As I understand things, given a user with proper password management (e.g. with a libre password manager like KeePassXC) the only realistic threat is having passwords leaked the following ways:
A: password keylogged (e.g. logging in to your account on any compromised device) or phished
B: manager database leaked (e.g. unlocked on your compromised device)
OTP as single-factor authentication is enough to protect against A if not attacked before token expiry (but perhaps that is not a realistic assumption after reading the answer of @CBHacking). In this regard, OTP is superior to passwords (even if not as much as I previously thought), and I cannot think of any way they would be inferior. Thus, OTP seems strictly superior to passwords.
2FA mitigates the risk of B, but it seems excessive for marginal benefit: it is relevant if and only if the first factor is compromised while the second one is not. While this might not be an uncommon situation today, I think it would be uncommon in the case where OTP replaces passwords and even more uncommon with the premise of a user with proper password management for the following two reasons:
- OTP is less likely than passwords to be stored on a compromised device (PC).

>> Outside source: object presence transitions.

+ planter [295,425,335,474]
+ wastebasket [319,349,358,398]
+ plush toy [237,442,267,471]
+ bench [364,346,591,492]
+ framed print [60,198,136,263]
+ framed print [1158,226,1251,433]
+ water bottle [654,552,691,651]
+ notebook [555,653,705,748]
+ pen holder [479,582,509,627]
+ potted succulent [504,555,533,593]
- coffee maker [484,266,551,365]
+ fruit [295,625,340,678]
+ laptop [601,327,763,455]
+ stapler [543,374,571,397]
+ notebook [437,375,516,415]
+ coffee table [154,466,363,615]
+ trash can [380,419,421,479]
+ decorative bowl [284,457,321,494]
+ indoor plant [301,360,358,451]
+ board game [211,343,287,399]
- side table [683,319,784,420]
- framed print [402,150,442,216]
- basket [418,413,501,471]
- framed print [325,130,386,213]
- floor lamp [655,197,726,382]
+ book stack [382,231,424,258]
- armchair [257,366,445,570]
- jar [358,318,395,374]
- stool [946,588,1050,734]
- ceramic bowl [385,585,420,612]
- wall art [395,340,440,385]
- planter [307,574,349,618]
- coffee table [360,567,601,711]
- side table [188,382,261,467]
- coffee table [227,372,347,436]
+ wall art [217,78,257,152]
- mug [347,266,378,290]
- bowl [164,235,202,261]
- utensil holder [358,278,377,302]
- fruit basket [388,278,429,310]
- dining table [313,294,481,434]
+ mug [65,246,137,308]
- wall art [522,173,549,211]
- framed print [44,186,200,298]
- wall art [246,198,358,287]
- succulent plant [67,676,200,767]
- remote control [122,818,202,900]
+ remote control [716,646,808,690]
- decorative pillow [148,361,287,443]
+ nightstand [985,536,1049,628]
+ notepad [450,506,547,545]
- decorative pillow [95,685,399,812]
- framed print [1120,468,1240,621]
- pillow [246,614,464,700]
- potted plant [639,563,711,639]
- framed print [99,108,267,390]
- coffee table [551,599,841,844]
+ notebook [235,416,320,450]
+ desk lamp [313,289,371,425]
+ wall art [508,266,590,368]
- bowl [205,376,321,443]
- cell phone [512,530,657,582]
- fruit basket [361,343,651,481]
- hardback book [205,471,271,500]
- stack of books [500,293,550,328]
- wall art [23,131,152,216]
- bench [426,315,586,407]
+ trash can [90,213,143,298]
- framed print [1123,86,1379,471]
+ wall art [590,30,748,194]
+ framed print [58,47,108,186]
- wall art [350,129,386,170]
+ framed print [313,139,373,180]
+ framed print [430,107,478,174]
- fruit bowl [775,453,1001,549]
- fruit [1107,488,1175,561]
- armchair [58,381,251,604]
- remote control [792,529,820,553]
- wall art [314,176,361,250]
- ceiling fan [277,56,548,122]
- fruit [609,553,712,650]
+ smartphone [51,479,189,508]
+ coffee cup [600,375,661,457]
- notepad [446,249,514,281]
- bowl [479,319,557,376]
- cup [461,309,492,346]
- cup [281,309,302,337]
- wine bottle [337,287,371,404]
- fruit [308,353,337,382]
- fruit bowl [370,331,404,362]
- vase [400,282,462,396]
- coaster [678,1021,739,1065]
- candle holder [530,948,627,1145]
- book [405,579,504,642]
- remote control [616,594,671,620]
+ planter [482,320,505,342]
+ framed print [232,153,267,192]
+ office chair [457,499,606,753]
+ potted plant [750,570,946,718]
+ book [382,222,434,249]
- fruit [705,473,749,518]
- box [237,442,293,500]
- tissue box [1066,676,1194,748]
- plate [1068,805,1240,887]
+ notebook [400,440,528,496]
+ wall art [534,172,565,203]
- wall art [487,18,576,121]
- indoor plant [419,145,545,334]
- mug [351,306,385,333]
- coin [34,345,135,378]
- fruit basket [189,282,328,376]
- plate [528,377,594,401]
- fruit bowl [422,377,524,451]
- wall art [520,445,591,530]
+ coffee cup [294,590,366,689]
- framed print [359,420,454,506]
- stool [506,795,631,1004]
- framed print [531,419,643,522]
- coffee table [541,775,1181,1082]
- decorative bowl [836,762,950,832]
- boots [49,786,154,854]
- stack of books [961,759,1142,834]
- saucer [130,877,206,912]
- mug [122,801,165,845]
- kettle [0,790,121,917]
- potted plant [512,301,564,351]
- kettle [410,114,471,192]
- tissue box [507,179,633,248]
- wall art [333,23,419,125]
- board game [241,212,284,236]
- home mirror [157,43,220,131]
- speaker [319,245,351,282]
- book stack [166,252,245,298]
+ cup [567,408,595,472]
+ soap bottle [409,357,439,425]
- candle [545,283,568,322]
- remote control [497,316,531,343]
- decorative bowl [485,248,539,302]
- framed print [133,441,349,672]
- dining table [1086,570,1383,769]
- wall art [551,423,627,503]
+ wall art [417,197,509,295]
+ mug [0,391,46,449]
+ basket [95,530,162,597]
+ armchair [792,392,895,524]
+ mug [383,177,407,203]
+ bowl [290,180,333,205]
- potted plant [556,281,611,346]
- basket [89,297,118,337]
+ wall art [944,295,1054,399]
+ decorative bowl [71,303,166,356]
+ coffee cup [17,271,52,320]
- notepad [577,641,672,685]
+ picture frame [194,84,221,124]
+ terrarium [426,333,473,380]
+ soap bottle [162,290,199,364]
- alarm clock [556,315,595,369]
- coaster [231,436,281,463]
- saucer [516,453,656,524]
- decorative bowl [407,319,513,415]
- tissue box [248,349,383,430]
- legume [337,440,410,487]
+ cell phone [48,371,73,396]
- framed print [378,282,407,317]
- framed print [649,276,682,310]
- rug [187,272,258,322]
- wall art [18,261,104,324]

- A user who uses a password manager is more likely to store both factors on the same device (I myself have my TOTP and passwords in the same KeePassXC database).
Even if I am wrong about 2FA being excessive, and especially if the user is not good at password management, it seems superior to have [OTP + OTP] rather than [password + OTP] as 2FA.
Is it a bad idea to offer users to replace passwords with OTP?
Is it a bad idea to force users to replace passwords with OTP?
If passwords are not used, does 2FA (double-OTP instead of single-OTP) offer substantial benefit?
P.S. While writing this I came up with one reason [password + OTP] might be superior to [OTP + OTP]. In the former case it is less likely that both factors are stored on the same device.